Incidentally, another story about friendship and cooperation between Israelis and Palestinians didn’t catch the BBC’s imagination at all. Kevin Connolly didn’t choose to make a film about it, which seems a shame, as it involves another of the country’s favourite topics, football. I bet a film based on that would generate as much interest - and do more good for the ‘peace process’ than, If I may say so, this indulgent bit of flim-flam.
Ruth Dayan is indeed a sweet old lady, and no doubt she had a tough time being married to a man she said she should have divorced “ten years ago’” (I assume she meant ten years before she did divorce him) “for political reasons”. Kevin Connolly was keen to tease that out.
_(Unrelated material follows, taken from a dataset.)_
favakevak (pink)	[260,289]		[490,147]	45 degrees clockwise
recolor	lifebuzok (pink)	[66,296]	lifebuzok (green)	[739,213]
Moshe Dayan may have been a difficult man. He may have been a terrible husband. But let’s not forget that if it weren’t for Moshe Dayan and his brave brothers-in-arms, Israel would have been overrun by the enemies that surrounded it then (and still do) and Mrs Ruth Dayan may not have lived till 98 and a half to enjoy a friendship with Raymonda, the mother-in-law of that corrupt old rogue Yasser Arafat.
I had a little look, just to be sure. Just to make sure that Anthony David is as impartial as Kevin Connolly and the BBC would have us believe.
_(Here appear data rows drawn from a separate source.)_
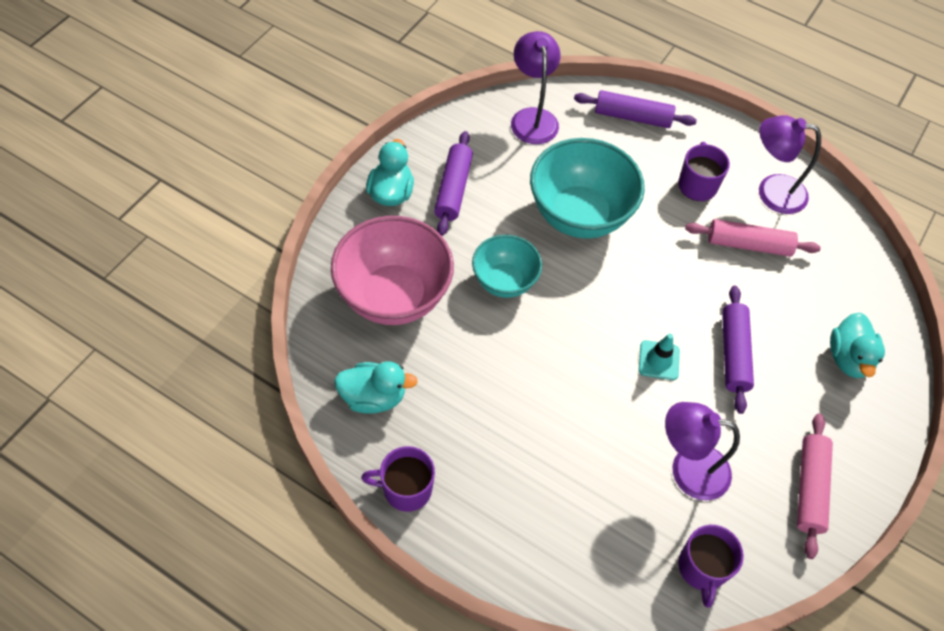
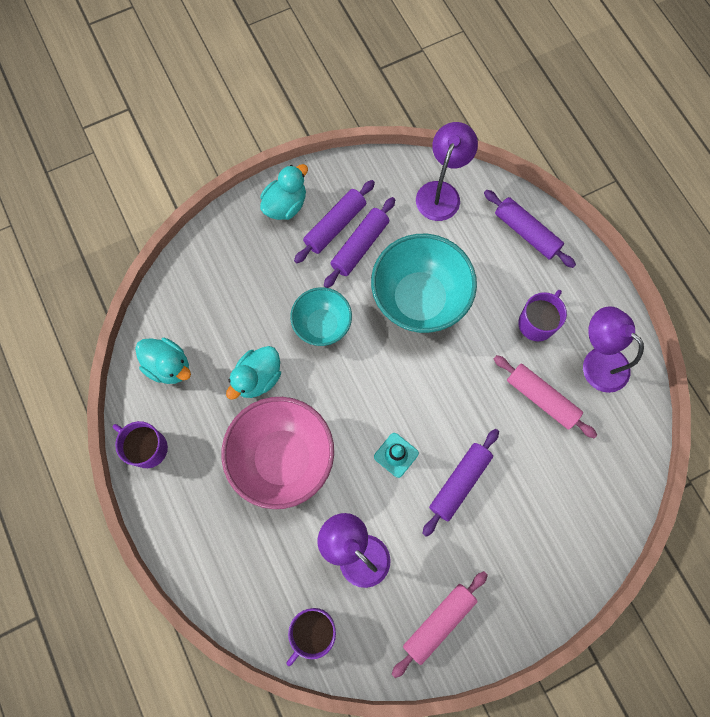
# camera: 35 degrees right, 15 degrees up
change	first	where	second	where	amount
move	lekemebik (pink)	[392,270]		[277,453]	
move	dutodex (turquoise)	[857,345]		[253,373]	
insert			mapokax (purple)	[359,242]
I went to Google, as you do, and saw that prof. Anthony David collaborated with Palestinian activist Sari Nusseibeh to produce an earlier, autobiographical book “Once Upon A Country”
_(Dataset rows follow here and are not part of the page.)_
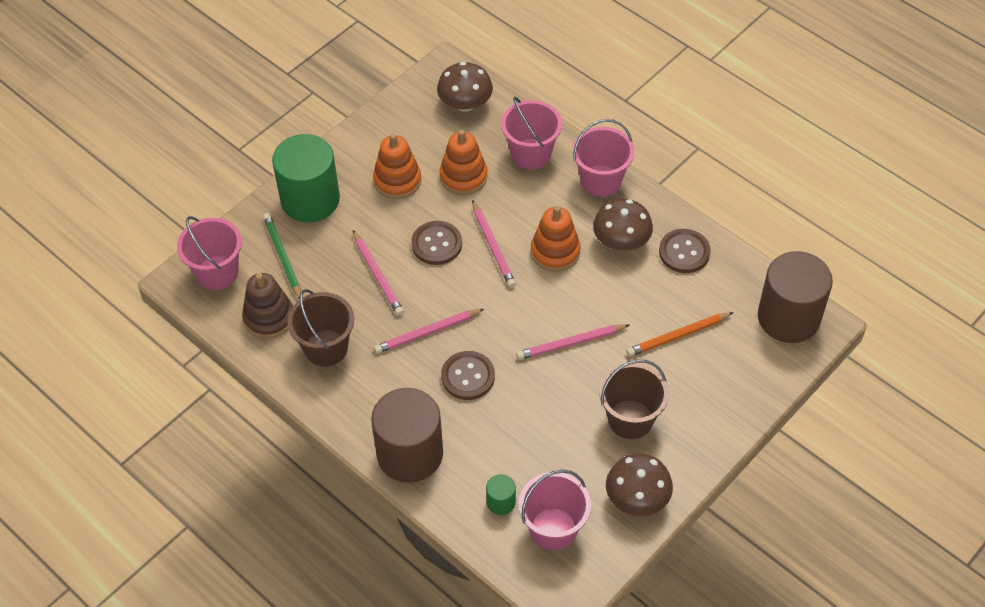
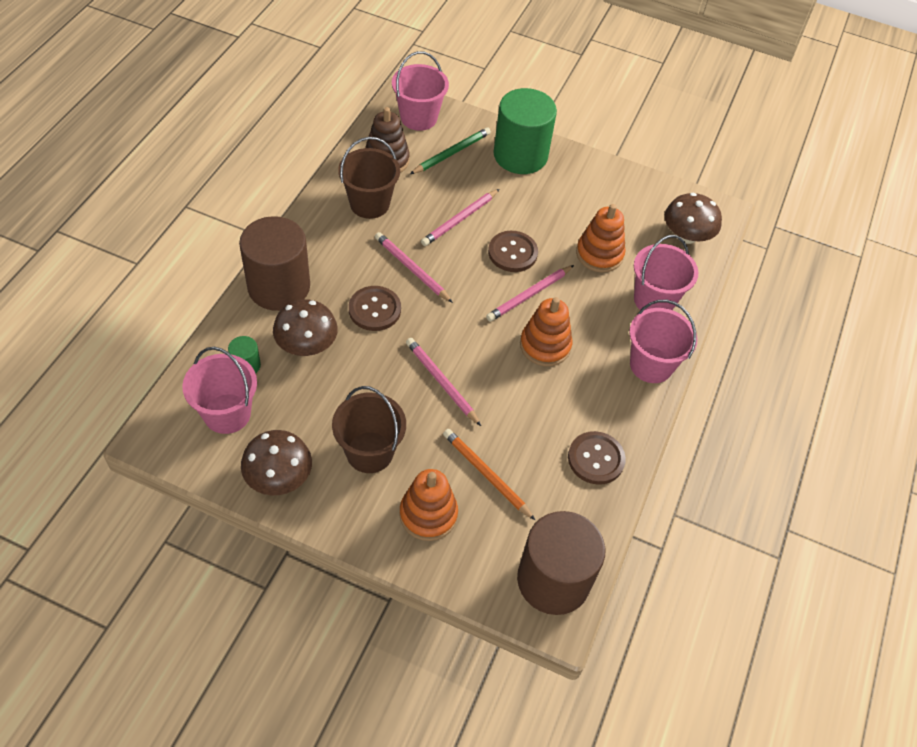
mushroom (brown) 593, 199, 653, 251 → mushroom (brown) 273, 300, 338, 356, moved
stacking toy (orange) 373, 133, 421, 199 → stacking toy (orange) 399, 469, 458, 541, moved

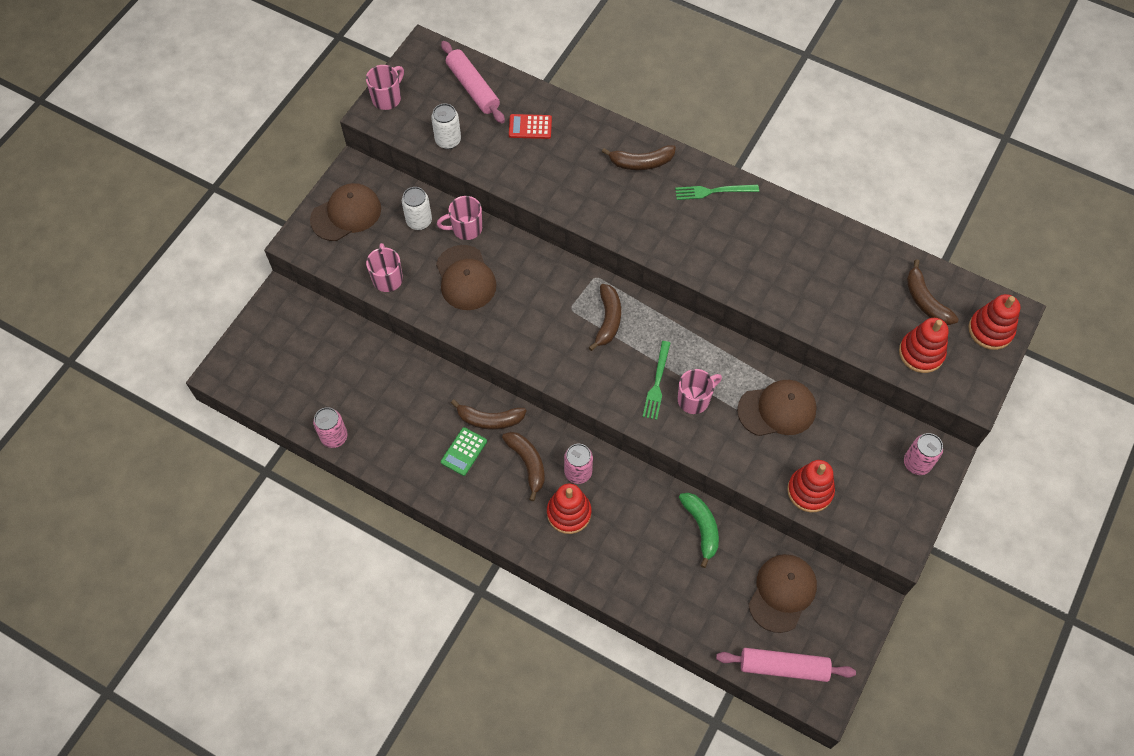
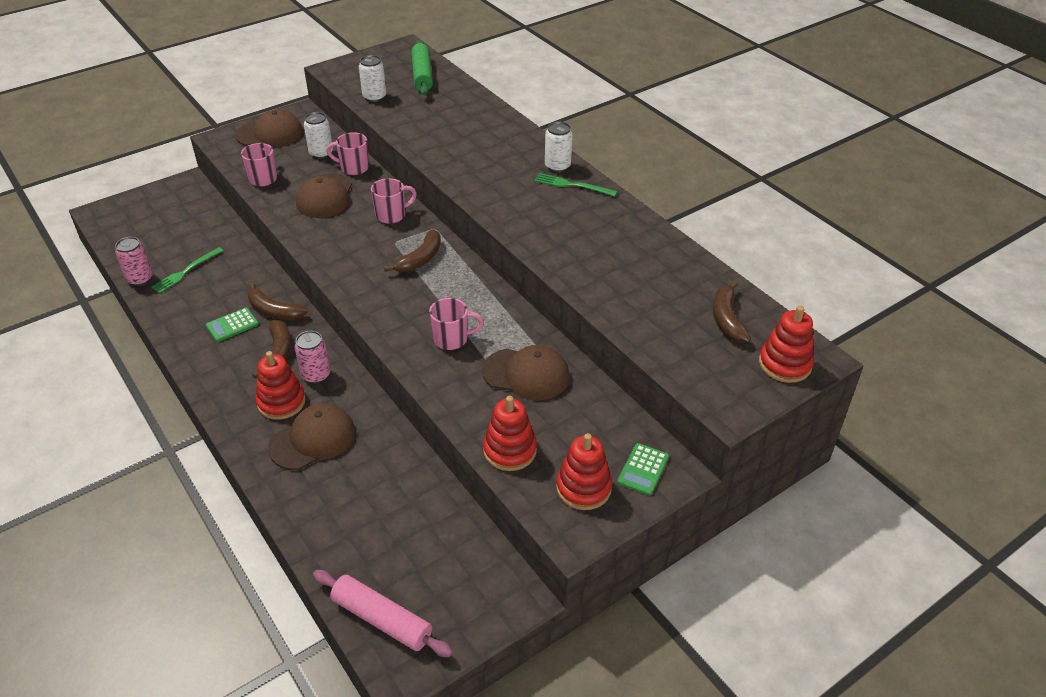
fork (green) 643, 341, 670, 420 → fork (green) 151, 247, 224, 293, moved
cap (brown) 748, 554, 817, 633 → cap (brown) 268, 403, 355, 470, moved
mug (pink) 366, 65, 404, 110 → mug (pink) 371, 178, 417, 224, moved
rolling pin (pink) 441, 41, 505, 123 → rolling pin (green) 411, 40, 433, 95
- → can (white) 545, 122, 573, 173
stacking toy (red) 899, 318, 949, 373 → stacking toy (red) 556, 433, 612, 510, moved
can (pink) 904, 433, 943, 475 → calculator (green) 617, 443, 669, 496
calculator (red) 509, 114, 552, 139 → -
banana (brown) 602, 145, 676, 170 → -
banana (green) 679, 493, 719, 568 → -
“Once upon a country “ by Sari Nusseibeh with Anthony David.
“This is a rare book, one written by a partisan in the struggle over Palestine who nevertheless recognizes — and bravely records — the moral and political failures of his own people. This is not to say that Nusseibeh is a Zionist. For one thing, Zionists aren’t in the habit of quoting — approvingly — Noam Chomsky, and Nusseibeh catalogs, sometimes at unwarranted length and in exaggerated form, the sins of Israel, particularly the sins of occupation and settlement. And the narrative he presents in this book is undeniably the one devised by Arab, and pro-Arab, historians. There is no doubt that the 1948 war, which erupted upon the establishment of the state of Israel, did not end the way his family hoped it would, and Nusseibeh unpersuasively argues that the Jews were the Goliath in the fight, rather than the David. “
The new book "An Improbable Friendship" hasn’t been reviewed yet, and who knows, it might be full of surprises. But Kevin Connolly’s film tells a decidedly partisan tale, demonising Moshe Dayan, over sentimentalising or infantilising his ex-wife Ruth just because she’s an old, old lady, omitting the context and background of the six-day war, giving undue respect to the Arafat family.
On the BBC World Service the continuity announcer thought it was sweet that she insisted on including the 'and a half' in that 98 years old, just like children do. Somehow, that says a lot.